Надпись на циферблате старинных башенных часов

   Спустя несколько дней после концерта Берлиоза Паганини смог наконец покинуть Париж.
   «Я откладывал свой отъезд из Парижа, – писал он Джерми из Марселя 17 февраля, – из-за обмана одного негодяя, одного дельца, который уверял королевского прокурора, будто я задумал убить его у себя дома с помощью каких-то четырех вооруженных мужчин. Так что выслушивание показаний различных свидетелей заняло почти два месяца, и я не мог уехать. Затем обвинение, как и следовало ожидать, сняли».
   Это оказался еще один вероломный удар банды обманщиков из «Казино».
   В Марселе климат, похоже, пошел на пользу больному скрипачу. Он остановился в доме своего друга, господина Брюна, и там смог снова с радостью отдаться любимой музыке – квартетам.
   Здесь скрипач сблизился с Хосе Галофре из Барселоны, к которому питал живейшую симпатию, даже дал ему несколько уроков и исполнил для него Каприччи.
   Конестабиле рассказывает, что больной Паганини сидел на диване в комнате, полной различных инструментов, нот и лекарств. Акилле подавал ему инструменты, и музыкант то перебирал струны французской гитары, то играл на своем любимейшем Гварнери какую-нибудь веселую или грустную мелодию, волновавшую слушателей. Иногда играл квартеты Бетховена, и Галофре говорит о непревзойденном исполнении, несмотря на то, что болезни уже непоправимо подорвали здоровье скрипача.
   «Галофре, – пишет Конестабиле, – рассказывал мне, что в последние месяцы жизни Паганини так исхудал, что на него больно было смотреть. Очевидно было, как сильно подтачивала его коварная болезнь».

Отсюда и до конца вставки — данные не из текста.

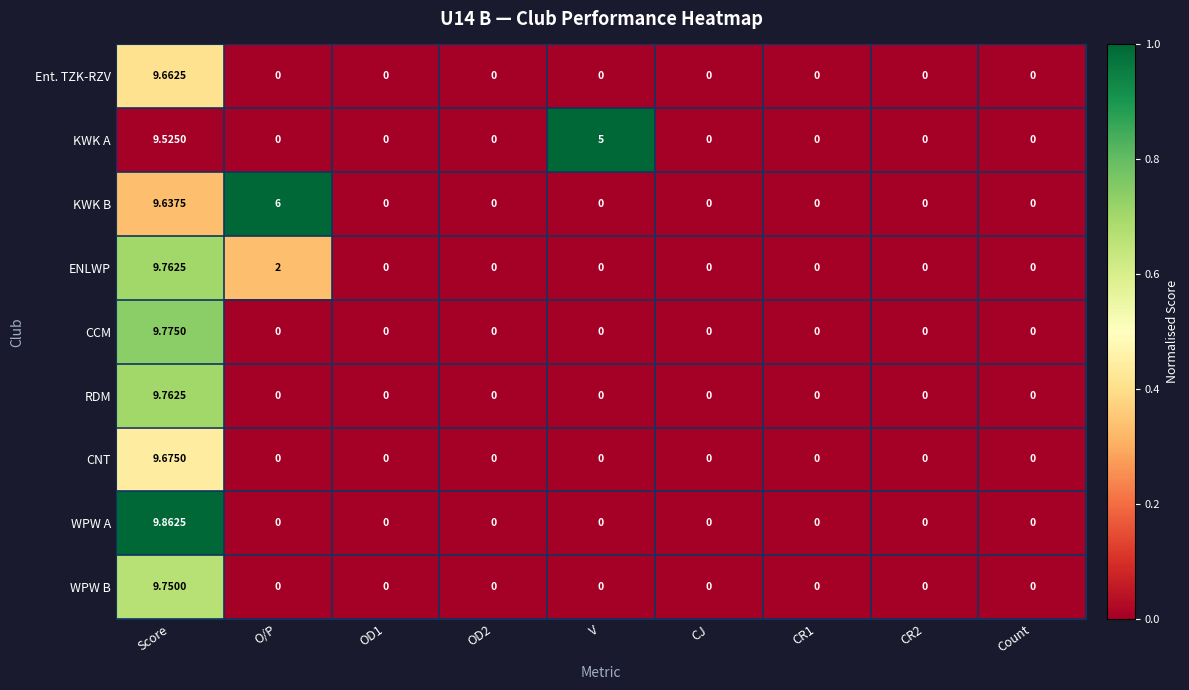

Which series changed the most between OD1 and V?

KWK A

   26 января 1839 года Никкол? писал Джерми:
   «Мой друг Брюн весьма рад, что завоевал твое уважение и хотел бы, как и я, чтобы ты приехал в Марсель недели на две; ты жил бы рядом со мной, и мы сыграли бы тебе последние квартеты Бетховена».

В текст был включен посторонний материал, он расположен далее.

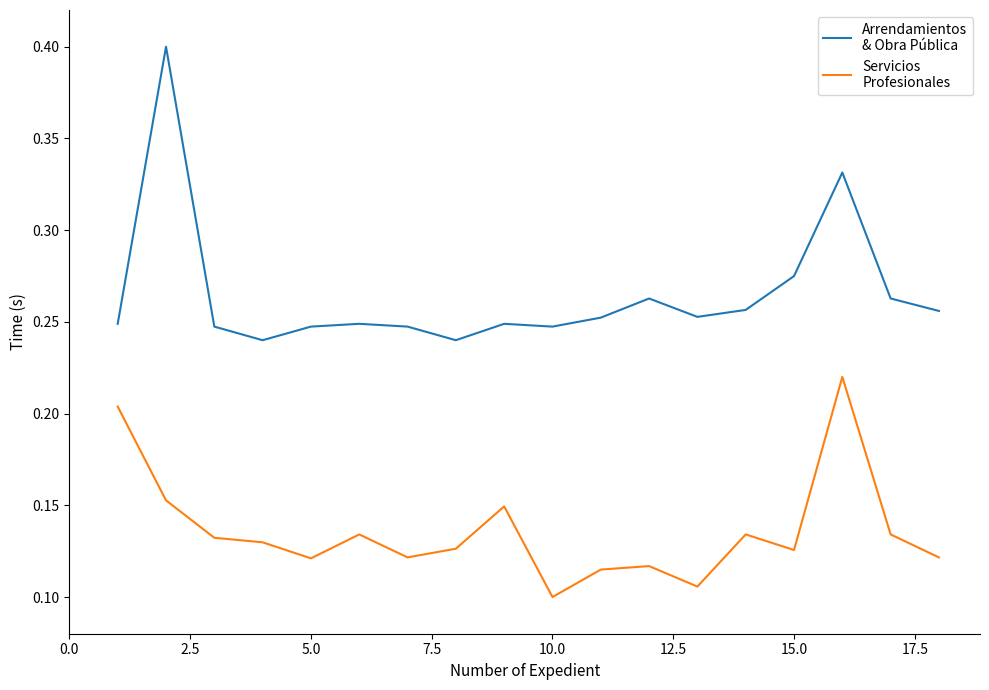

What is the greatest value displayed?

0.4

   Другой заботой скрипача в этот последний период жизни стало приобретение инструментов. Он часто писал об этом Джерми, Мигоне и сумел собрать великолепную коллекцию драгоценных скрипок, альтов и виолончелей. [198]
   Он почувствовал себя немного получше, но уже 3 февраля снова жаловался Джерми:
   «Я все еще не могу поправиться. Расстройство желудка, ревматизм, сильная слабость в коленях немало огорчают меня».

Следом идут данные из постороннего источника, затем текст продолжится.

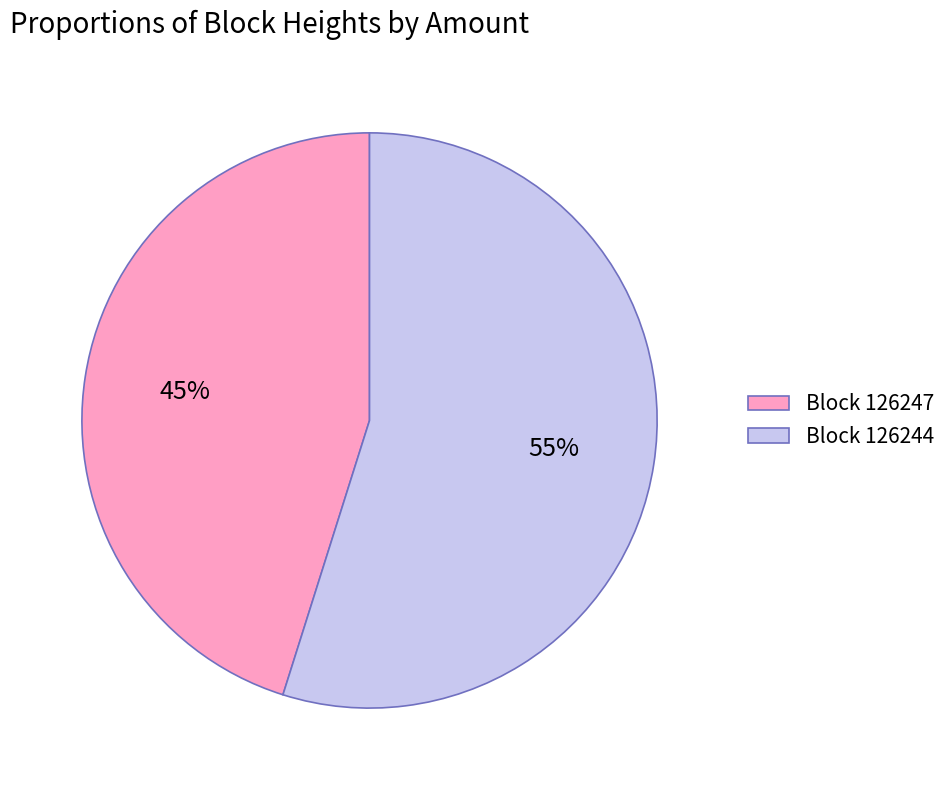

To the nearest percent, what is the average slice percentage?

50%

   А 17 февраля в письме из Марселя просил Джерми собрать разные инструменты, которые он оставил в различных концах Италии, и прислать ему. Он хотел видеть у себя всех своих старых друзей, чтобы присоединить к тем, которые приобрел недавно.
   «…Хорошо, если бы ты приехал в конце марта и провел бы с нами недели две, мы опробуем виолончели, ты увидишь их различие и изумишься моему Страдивари. Твой Гварнери издает звук не такой, какой должен, но это отчасти может зависеть от душки и мостика, и попробуем поменять их.
   У Карли находится мой альт Амати, и я хотел бы, чтобы ты прислал мне его, как и виолончель Гварнери, которую мне подарил Мильцетти в Болонье. Забери из Пармы мой альт Страдивари и вместе с виолончелью Амати, если, разумеется, она не нужна тебе, перешли вместе со скрипками Страдивари и Андреа Гварнери в Марсель».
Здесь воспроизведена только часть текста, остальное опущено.